# QUOTED TEXT
==*==
Disillusioned after failing to find anything of value and forced to seek other employment, Frobisher returned to military action. A shrewd leader of men and masterful commander, he was given the command of Primrose on Drake’s attacks on the West Indies between September 1585 and July 1586, where he served as Vice Admiral. In 1587 Frobisher was given the command of the Channel fleet during the Spanish Armada and in 1588 commanded Triumph, leading one of four naval squadrons under Lord Howard of Effingham. He was knighted as a result of his leadership during the Armada.

Between 1589 and 1592 Frobisher made three expeditions to the Azores, capturing a number of valuable Spanish ships and in 1594 he commanded a force sent to aid the Huguenots at Brest. He received a gunshot wound during the Siege of Fort Crozon, a Spanish-held fortress and died on 15 November 1594.

A 1591 portrait of Sir Francis Drake by Gheeraerts the Younger, in which Drake is wearing the ‘Drake Jewel’

Born in Crowndale, near Tavistock in Devon c.1540, Francis Drake was one of the most profitable and successful Sea Dogs of all time. The eldest of 12 children, in 1563 Drake made his first voyage to the Americas, sailing with his cousin John Hawkins. He made three voyages with this fleet, attacking Portuguese towns and ships on the coast of West Africa and capturing slaves which were sold to Spanish settlers in the ‘New World’. In 1568 Drake took part in the Battle of San Juan de Ulúa, returning to Plymouth with gold and silver worth over £40,000 and in 1570 and 1571 he made two voyages to the West Indies, seizing gold and silver in the Americas and Atlantic, continuing to attack Spanish treasure ships. The Spanish were to become a lifelong enemy for Drake; they in turn considered him a pirate, branding him El Draque (The Dragon).
==*==
# RAW DATA
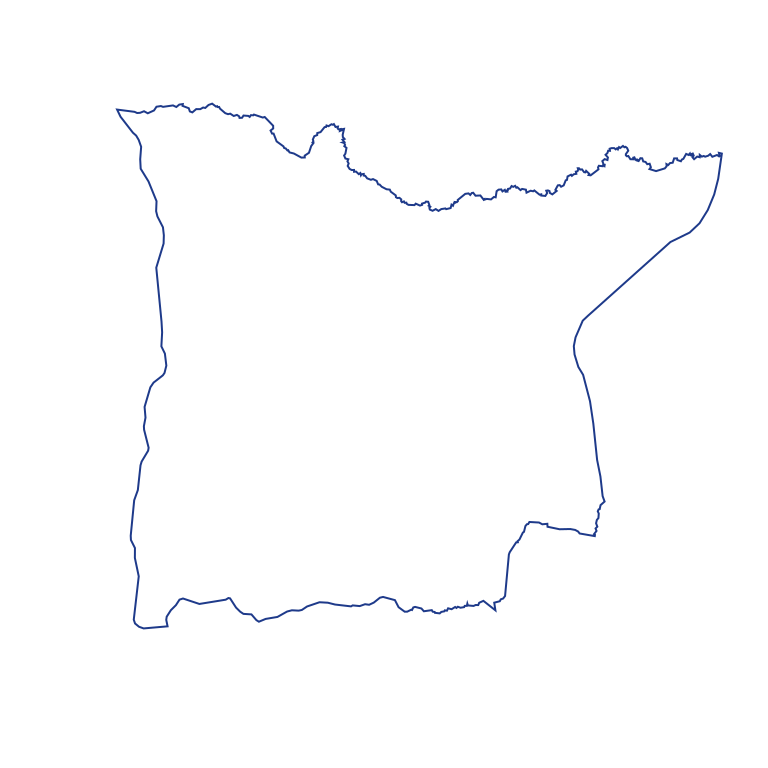 Phanom Dong Rak, Surin, Thailand, rotated 98°
{"feature_id": "78962969B88095074466781", "entity_name": "Phanom Dong Rak", "entity_type": "district", "adm_level": 2, "iso_a3": "THA", "parent_name": "Thailand", "parent_adm1": "Surin", "projection": "albers", "projection_center": [103.261, 14.433], "detail": "fine", "context": "isolated", "style": "outline", "palette": "blue", "viewbox_px": 768, "rotation_deg": 98, "n_neighbors": 0, "source": "geoboundaries", "source_scale": "gbopen_adm2", "svg_char_len": 6151}
<svg xmlns="http://www.w3.org/2000/svg" viewBox="0 0 768 768"><g transform="rotate(98 384 384)"><path d="M149.4,686.5L156.0,682.1L170.1,667.6L172.5,664.0L176.4,660.9L182.9,657.5L195.4,656.7L204.7,654.9L216.2,645.4L234.6,634.7L244.6,633.7L249.6,631.7L259.6,624.7L267.4,622.7L275.6,621.8L300.5,625.7L353.2,613.0L363.7,610.9L377.7,609.7L384.4,605.2L396.1,602.1L403.6,602.9L406.2,604.2L414.7,612.4L419.8,614.9L440.0,617.9L450.5,615.5L459.2,615.9L462.7,615.2L479.9,608.2L482.9,608.3L494.5,613.2L498.4,613.8L523.3,613.0L533.9,615.2L569.5,613.7L573.7,612.9L581.1,607.8L590.9,606.5L608.6,600.1L652.2,599.0L655.8,597.2L658.5,592.8L659.5,588.0L654.1,564.6L647.9,566.8L644.7,566.8L637.7,563.6L632.0,559.3L626.0,556.5L624.4,553.2L627.5,536.2L619.6,510.7L617.6,508.3L617.7,506.6L626.0,499.4L629.5,494.7L631.2,491.2L630.6,483.2L635.6,477.5L636.8,474.8L633.1,468.5L629.5,457.1L622.8,448.3L620.9,443.7L620.3,436.9L619.2,433.9L615.0,429.2L609.1,417.5L608.4,409.2L609.2,401.8L608.8,385.7L607.6,384.2L607.3,377.1L604.7,372.1L604.7,368.0L601.9,363.7L596.2,358.3L595.0,355.3L596.5,343.1L603.0,338.5L606.6,331.8L606.2,329.3L603.7,325.6L603.9,324.8L601.2,323.9L600.4,322.2L601.1,315.7L603.5,312.9L601.3,305.2L602.7,304.1L602.7,302.1L603.5,301.7L603.4,296.9L601.7,295.5L600.7,292.6L599.7,292.3L599.7,290.1L597.2,289.3L597.6,285.7L594.9,282.5L595.7,281.1L594.3,279.9L594.9,277.1L593.8,273.6L592.5,273.2L592.2,271.1L589.9,270.9L591.6,270.1L591.3,264.4L590.1,262.5L589.8,259.9L587.4,259.3L584.9,255.4L592.6,242.2L585.2,244.4L583.0,239.1L581.0,238.4L579.9,236.2L577.1,234.6L535.4,236.6L533.1,236.1L522.5,231.1L522.1,229.5L521.2,229.9L519.1,228.2L511.8,225.8L510.9,224.8L505.0,224.2L503.0,223.0L502.6,221.7L500.4,220.8L499.6,211.2L500.9,207.7L499.7,202.8L502.6,202.2L503.4,189.9L501.7,179.4L501.9,174.4L503.1,171.2L504.8,169.5L505.3,154.1L504.0,154.1L503.4,155.1L499.9,153.1L497.6,154.4L495.6,152.9L492.4,154.6L489.0,154.3L486.9,153.0L482.4,153.3L480.3,154.6L478.3,154.0L477.9,153.0L473.8,152.7L469.7,149.2L464.6,151.9L445.5,156.8L429.5,162.4L394.1,171.2L372.4,177.6L347.2,188.1L340.1,193.9L328.3,199.4L320.1,201.3L311.1,200.8L293.6,196.0L287.9,191.4L203.5,120.1L191.5,102.4L180.9,93.9L166.7,87.6L150.4,83.4L134.3,81.6L108.8,81.5L108.5,84.5L111.5,83.3L112.0,83.8L110.9,86.1L113.3,90.5L110.9,93.0L112.8,94.7L114.2,97.6L113.7,99.1L114.6,100.9L113.2,103.2L115.5,102.9L115.2,105.5L118.2,108.2L116.6,110.0L114.7,109.1L112.8,110.3L113.3,111.2L115.1,111.0L114.7,112.6L113.2,113.2L114.8,114.3L114.1,116.8L119.4,118.9L120.3,120.3L122.1,121.0L121.4,124.7L119.8,125.2L120.2,128.1L124.7,128.9L125.4,131.5L127.6,133.0L126.9,134.9L129.0,134.4L131.4,135.9L135.3,144.2L134.2,151.0L132.2,149.9L128.9,151.6L129.7,153.9L127.7,155.9L127.5,158.3L124.6,159.7L124.7,161.5L127.8,162.9L127.5,164.6L125.8,164.2L127.1,165.3L127.0,166.2L124.7,167.6L125.2,168.7L126.8,168.5L127.1,171.3L124.2,173.8L124.7,175.1L123.9,176.3L122.7,176.5L119.0,174.6L116.5,176.1L115.5,177.8L116.1,178.9L115.0,180.5L117.4,182.9L116.7,184.2L119.1,185.0L118.1,186.0L119.4,187.2L118.4,188.8L118.8,191.6L119.6,193.3L121.6,192.7L121.8,194.5L124.2,194.9L126.2,196.5L128.5,193.8L131.1,193.9L130.6,196.8L132.9,198.8L136.3,196.9L136.2,196.0L137.5,196.0L136.7,197.5L137.9,197.7L138.0,201.6L139.7,202.2L141.6,201.5L148.6,208.4L148.6,210.5L147.3,210.0L144.8,213.5L146.4,214.0L146.4,215.3L143.9,217.8L144.4,219.5L143.2,221.0L143.4,222.1L144.5,221.5L146.4,222.0L147.0,223.6L149.1,222.8L149.9,225.3L151.7,226.9L150.7,227.9L152.9,231.1L156.4,231.2L157.0,232.4L162.3,233.7L164.0,236.1L162.6,237.7L163.1,239.5L167.9,241.3L168.8,239.9L172.8,243.7L171.7,246.3L169.9,247.0L169.5,248.6L170.0,250.2L172.2,249.0L175.3,250.4L175.5,254.5L174.3,254.7L174.9,256.3L171.4,262.1L172.4,263.1L172.2,265.7L174.7,269.5L171.8,270.5L171.6,274.4L173.0,275.8L170.6,279.3L171.2,280.3L169.5,281.7L170.8,283.5L170.2,285.2L172.9,286.4L173.5,288.3L174.7,288.3L175.1,289.1L176.3,288.6L176.7,290.4L174.9,291.4L176.8,293.5L175.0,294.9L175.6,297.6L177.4,299.3L183.6,299.4L183.5,301.2L186.3,303.7L186.4,308.0L187.6,310.4L186.8,310.4L187.2,311.4L183.9,314.8L184.8,319.6L182.2,322.3L182.7,323.7L184.8,324.9L183.5,326.8L184.4,330.0L191.5,336.6L192.7,336.3L193.8,337.2L193.9,339.2L194.7,338.9L195.1,339.9L197.9,340.5L197.0,342.1L200.5,342.5L202.2,346.8L201.6,347.6L202.8,351.6L205.0,354.1L203.6,357.1L205.7,360.0L204.9,362.9L203.2,363.6L202.1,362.8L201.3,364.5L200.6,363.9L197.4,365.6L197.5,367.8L198.6,368.4L200.1,371.5L201.3,371.2L202.3,373.2L201.0,377.7L202.6,378.7L203.2,384.7L202.4,386.6L201.3,387.1L201.7,388.8L200.4,389.7L201.5,391.5L200.5,392.5L198.8,392.6L197.5,394.6L198.0,396.7L197.3,398.2L195.6,398.6L192.6,404.1L190.7,405.3L190.8,408.6L189.0,413.7L187.1,416.1L187.1,417.6L183.9,419.5L182.6,423.4L183.6,425.4L182.7,429.3L180.5,431.5L180.4,433.1L178.8,433.3L179.4,435.4L180.5,435.9L178.4,436.8L179.7,438.2L177.5,441.3L178.0,443.2L176.2,443.5L176.6,445.7L175.8,448.0L173.1,450.3L170.5,449.7L168.6,451.2L166.4,450.6L166.1,453.6L163.3,455.3L161.3,454.3L155.4,454.0L154.0,456.4L152.7,455.8L150.9,456.9L150.6,458.5L149.9,456.9L147.8,459.1L146.8,457.2L145.2,459.1L143.0,459.6L136.9,459.1L137.5,460.9L138.4,460.9L139.5,462.8L137.6,462.6L138.2,464.5L137.3,465.5L135.5,465.4L136.2,467.8L133.6,469.8L134.4,470.7L134.1,472.2L136.4,474.8L136.0,476.9L137.5,477.1L137.9,478.6L143.4,481.9L144.8,485.0L146.8,484.8L148.3,487.5L151.8,488.5L153.4,487.7L154.8,488.4L155.2,487.4L158.5,489.2L165.5,490.5L168.9,494.3L170.7,494.0L171.3,497.3L168.3,505.3L167.8,509.8L165.8,511.4L166.2,512.1L164.4,514.1L164.2,515.7L162.7,516.6L158.7,524.1L151.4,528.2L151.6,529.7L148.8,531.6L146.4,529.3L143.7,529.7L136.2,539.3L137.0,541.1L135.3,550.3L136.1,550.8L136.3,553.2L138.2,554.2L137.4,555.7L137.7,560.5L140.1,561.6L140.6,564.1L139.1,564.7L138.0,567.1L139.5,570.1L137.7,573.9L138.5,576.0L137.9,578.9L134.1,584.8L132.6,585.8L132.9,587.2L132.1,587.9L132.7,588.9L130.3,593.2L132.1,596.6L135.5,599.4L135.4,601.6L137.4,604.2L137.9,608.2L141.7,611.6L141.1,614.2L138.1,615.7L136.6,622.2L134.8,622.2L135.8,625.6L138.6,628.2L137.5,631.7L140.3,641.4L139.8,643.6L141.1,647.9L145.1,649.8L148.8,655.6L147.3,659.6L149.4,663.3L150.0,666.2L149.2,668.9L149.4,686.5Z" fill="none" stroke="#1e3a8a" stroke-width="2"/></g></svg>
==*==
# REQUESTS
• a. Decide whether each of these statements agrees with the text on Frobisher and Drake, answering yes or no and quoting the deciding words of the text: (i) Frobisher was knighted for his leadership during the Armada; (ii) Drake was the youngest of 12 children; (iii) Drake's first voyage to the Americas was in 1568.
• b. Restate the stretch of the text on Frobisher and Drake from "Born in Crowndale, near" through "Draque (The Dragon).", substituting "Spanish galleons" for "Spanish treasure ships".

# SET OF ANSWERS
• a.
(i) Yes: "He was knighted as a result of his leadership during the Armada."
(ii) No: "The eldest of 12 children"
(iii) No: "in 1563 Drake made his first voyage to the Americas"

• b.
Born in Crowndale, near Tavistock in Devon c.1540, Francis Drake was one of the most profitable and successful Sea Dogs of all time. The eldest of 12 children, in 1563 Drake made his first voyage to the Americas, sailing with his cousin John Hawkins. He made three voyages with this fleet, attacking Portuguese towns and ships on the coast of West Africa and capturing slaves which were sold to Spanish settlers in the ‘New World’. In 1568 Drake took part in the Battle of San Juan de Ulúa, returning to Plymouth with gold and silver worth over £40,000 and in 1570 and 1571 he made two voyages to the West Indies, seizing gold and silver in the Americas and Atlantic, continuing to attack Spanish galleons. The Spanish were to become a lifelong enemy for Drake; they in turn considered him a pirate, branding him El Draque (The Dragon).